Sobelle continues a decade-long collaboration with fellow clown Trey Lyford (joined this year by Steve Cuiffo), to elegise a subtle side of western identity that Sobelle started to explore in Flesh and Blood & Fish and Fowl back in 2010. It reveals one comic and tragically illusory aspect of the American Dream: the demand that you must be calmly resolute to reach your goals, when really the whole pursuit is hectic and random.

“There's three of them up there," explains Sobelle, “which in a magic show is very rare. It's almost like you don't know where to look, although it’s tightly choreographed, and there’s a real feeling of mayhem as they tell you a little too much about their own personal lives."

In Sobelle's second show, The Object Lesson, audiences are invited to search far more literally; and in an altogether more immersive and intriguing environment. This is his stage venture: a single-room installation in a space which won’t be shared by any other show at Summerhall. The room is stacked with boxes, "which audiences should be ready to explore," he nudges, and we’re invited to lose ourselves amongst the memories within.

"The piece has no story, no characters, no fiction," Sobelle explains. "It's an installation you’re confronted with that's fully interactive. People have very different reactions to it because ultimately I wanted to make a piece about you, not about me. I see myself as a facilitator in a way, administering an agnostic ritual."

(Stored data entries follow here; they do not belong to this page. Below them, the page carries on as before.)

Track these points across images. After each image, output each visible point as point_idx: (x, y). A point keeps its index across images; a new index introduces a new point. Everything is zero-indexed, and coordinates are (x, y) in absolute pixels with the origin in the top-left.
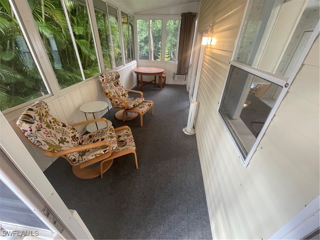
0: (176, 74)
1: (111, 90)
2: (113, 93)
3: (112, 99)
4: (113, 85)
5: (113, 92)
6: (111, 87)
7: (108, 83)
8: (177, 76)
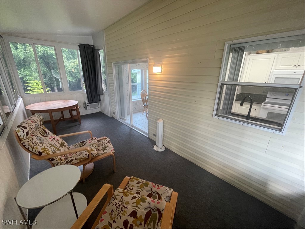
0: (87, 103)
1: (44, 145)
2: (48, 148)
3: (54, 158)
4: (41, 136)
5: (47, 146)
6: (40, 140)
7: (32, 136)
8: (89, 104)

Sobelle was inspired in this venture by American comic George Carlin. "He has this famous routine about our ‘stuff’ and why everyone else's stuff is shit!" laughs Sobelle. But, he says, "there aren't any politics [in the show], nothing didactic; it's actually more human. It's the way objects trigger memories. It's funny to recognise the attachment we have with things and the way objects demark time, unearthing the hidden life of our relationships with them.

"If it's done correctly, the piece is less about when you go to the theatre and say ‘that was such an amazing story’, but more about you and realising the story your own objects tell you about yourself."